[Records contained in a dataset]

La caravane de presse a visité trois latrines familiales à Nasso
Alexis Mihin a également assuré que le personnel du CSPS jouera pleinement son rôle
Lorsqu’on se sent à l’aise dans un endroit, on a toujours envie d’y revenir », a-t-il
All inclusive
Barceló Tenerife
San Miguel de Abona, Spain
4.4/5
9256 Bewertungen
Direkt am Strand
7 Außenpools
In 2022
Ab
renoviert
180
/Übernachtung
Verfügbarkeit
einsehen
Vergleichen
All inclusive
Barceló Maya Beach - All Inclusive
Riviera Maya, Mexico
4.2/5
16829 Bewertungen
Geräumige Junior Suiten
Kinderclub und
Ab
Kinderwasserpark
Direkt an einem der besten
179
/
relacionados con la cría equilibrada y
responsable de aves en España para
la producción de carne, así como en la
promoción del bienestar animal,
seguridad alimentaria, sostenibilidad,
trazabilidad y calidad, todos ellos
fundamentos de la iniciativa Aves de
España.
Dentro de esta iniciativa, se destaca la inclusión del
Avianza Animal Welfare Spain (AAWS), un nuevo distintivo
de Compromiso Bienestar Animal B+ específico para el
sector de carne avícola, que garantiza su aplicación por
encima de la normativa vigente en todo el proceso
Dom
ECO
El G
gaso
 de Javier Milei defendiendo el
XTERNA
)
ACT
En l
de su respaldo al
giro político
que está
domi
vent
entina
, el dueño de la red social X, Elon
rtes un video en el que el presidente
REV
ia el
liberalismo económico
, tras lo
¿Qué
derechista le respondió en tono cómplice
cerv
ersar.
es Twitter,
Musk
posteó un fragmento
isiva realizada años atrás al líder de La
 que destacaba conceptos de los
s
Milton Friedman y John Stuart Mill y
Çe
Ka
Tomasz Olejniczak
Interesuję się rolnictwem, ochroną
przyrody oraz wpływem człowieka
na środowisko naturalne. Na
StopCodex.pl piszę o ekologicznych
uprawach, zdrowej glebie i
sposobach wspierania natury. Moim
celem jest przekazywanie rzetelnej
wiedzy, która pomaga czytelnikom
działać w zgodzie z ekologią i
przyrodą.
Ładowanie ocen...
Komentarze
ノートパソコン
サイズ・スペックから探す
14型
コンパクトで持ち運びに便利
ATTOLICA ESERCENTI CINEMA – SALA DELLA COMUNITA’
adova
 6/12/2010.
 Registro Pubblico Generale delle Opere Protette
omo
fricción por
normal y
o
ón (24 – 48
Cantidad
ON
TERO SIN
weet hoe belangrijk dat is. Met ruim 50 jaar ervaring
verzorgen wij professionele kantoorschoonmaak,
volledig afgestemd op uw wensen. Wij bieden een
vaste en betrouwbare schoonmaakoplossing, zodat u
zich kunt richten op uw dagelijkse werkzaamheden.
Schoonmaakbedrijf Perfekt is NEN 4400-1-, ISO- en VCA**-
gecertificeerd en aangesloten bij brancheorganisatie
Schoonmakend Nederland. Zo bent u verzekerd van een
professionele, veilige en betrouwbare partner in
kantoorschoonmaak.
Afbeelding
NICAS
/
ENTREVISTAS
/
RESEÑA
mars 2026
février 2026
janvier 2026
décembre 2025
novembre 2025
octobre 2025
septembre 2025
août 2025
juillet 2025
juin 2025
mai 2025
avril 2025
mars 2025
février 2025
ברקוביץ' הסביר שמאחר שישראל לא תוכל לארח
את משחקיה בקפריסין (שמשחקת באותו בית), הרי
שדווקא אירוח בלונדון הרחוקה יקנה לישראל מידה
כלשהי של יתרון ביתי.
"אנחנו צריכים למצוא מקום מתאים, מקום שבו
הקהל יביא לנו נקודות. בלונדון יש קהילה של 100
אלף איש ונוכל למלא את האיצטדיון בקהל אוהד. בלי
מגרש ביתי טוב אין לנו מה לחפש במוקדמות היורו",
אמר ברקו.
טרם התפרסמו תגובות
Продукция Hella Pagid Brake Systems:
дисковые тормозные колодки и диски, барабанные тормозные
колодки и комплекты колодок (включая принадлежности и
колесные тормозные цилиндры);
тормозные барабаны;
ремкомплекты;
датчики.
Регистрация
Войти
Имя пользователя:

▶ _What is needed_:
Transcribe the records. Keep every word exactly as it stands.

▶ _Task solution_:
La caravane de presse a visité trois latrines familiales à Nasso
Alexis Mihin a également assuré que le personnel du CSPS jouera pleinement son rôle
Lorsqu’on se sent à l’aise dans un endroit, on a toujours envie d’y revenir », a-t-il
All inclusive
Barceló Tenerife
San Miguel de Abona, Spain
4.4/5
9256 Bewertungen
Direkt am Strand
7 Außenpools
In 2022
Ab
renoviert
180
/Übernachtung
Verfügbarkeit
einsehen
Vergleichen
All inclusive
Barceló Maya Beach - All Inclusive
Riviera Maya, Mexico
4.2/5
16829 Bewertungen
Geräumige Junior Suiten
Kinderclub und
Ab
Kinderwasserpark
Direkt an einem der besten
179
/
relacionados con la cría equilibrada y
responsable de aves en España para
la producción de carne, así como en la
promoción del bienestar animal,
seguridad alimentaria, sostenibilidad,
trazabilidad y calidad, todos ellos
fundamentos de la iniciativa Aves de
España.
Dentro de esta iniciativa, se destaca la inclusión del
Avianza Animal Welfare Spain (AAWS), un nuevo distintivo
de Compromiso Bienestar Animal B+ específico para el
sector de carne avícola, que garantiza su aplicación por
encima de la normativa vigente en todo el proceso
Dom
ECO
El G
gaso
 de Javier Milei defendiendo el
XTERNA
)
ACT
En l
de su respaldo al
giro político
que está
domi
vent
entina
, el dueño de la red social X, Elon
rtes un video en el que el presidente
REV
ia el
liberalismo económico
, tras lo
¿Qué
derechista le respondió en tono cómplice
cerv
ersar.
es Twitter,
Musk
posteó un fragmento
isiva realizada años atrás al líder de La
 que destacaba conceptos de los
s
Milton Friedman y John Stuart Mill y
Çe
Ka
Tomasz Olejniczak
Interesuję się rolnictwem, ochroną
przyrody oraz wpływem człowieka
na środowisko naturalne. Na
StopCodex.pl piszę o ekologicznych
uprawach, zdrowej glebie i
sposobach wspierania natury. Moim
celem jest przekazywanie rzetelnej
wiedzy, która pomaga czytelnikom
działać w zgodzie z ekologią i
przyrodą.
Ładowanie ocen...
Komentarze
ノートパソコン
サイズ・スペックから探す
14型
コンパクトで持ち運びに便利
ATTOLICA ESERCENTI CINEMA – SALA DELLA COMUNITA’
adova
 6/12/2010.
 Registro Pubblico Generale delle Opere Protette
omo
fricción por
normal y
o
ón (24 – 48
Cantidad
ON
TERO SIN
weet hoe belangrijk dat is. Met ruim 50 jaar ervaring
verzorgen wij professionele kantoorschoonmaak,
volledig afgestemd op uw wensen. Wij bieden een
vaste en betrouwbare schoonmaakoplossing, zodat u
zich kunt richten op uw dagelijkse werkzaamheden.
Schoonmaakbedrijf Perfekt is NEN 4400-1-, ISO- en VCA**-
gecertificeerd en aangesloten bij brancheorganisatie
Schoonmakend Nederland. Zo bent u verzekerd van een
professionele, veilige en betrouwbare partner in
kantoorschoonmaak.
Afbeelding
NICAS
/
ENTREVISTAS
/
RESEÑA
mars 2026
février 2026
janvier 2026
décembre 2025
novembre 2025
octobre 2025
septembre 2025
août 2025
juillet 2025
juin 2025
mai 2025
avril 2025
mars 2025
février 2025
ברקוביץ' הסביר שמאחר שישראל לא תוכל לארח
את משחקיה בקפריסין (שמשחקת באותו בית), הרי
שדווקא אירוח בלונדון הרחוקה יקנה לישראל מידה
כלשהי של יתרון ביתי.
"אנחנו צריכים למצוא מקום מתאים, מקום שבו
הקהל יביא לנו נקודות. בלונדון יש קהילה של 100
אלף איש ונוכל למלא את האיצטדיון בקהל אוהד. בלי
מגרש ביתי טוב אין לנו מה לחפש במוקדמות היורו",
אמר ברקו.
טרם התפרסמו תגובות
Продукция Hella Pagid Brake Systems:
дисковые тормозные колодки и диски, барабанные тормозные
колодки и комплекты колодок (включая принадлежности и
колесные тормозные цилиндры);
тормозные барабаны;
ремкомплекты;
датчики.
Регистрация
Войти
Имя пользователя:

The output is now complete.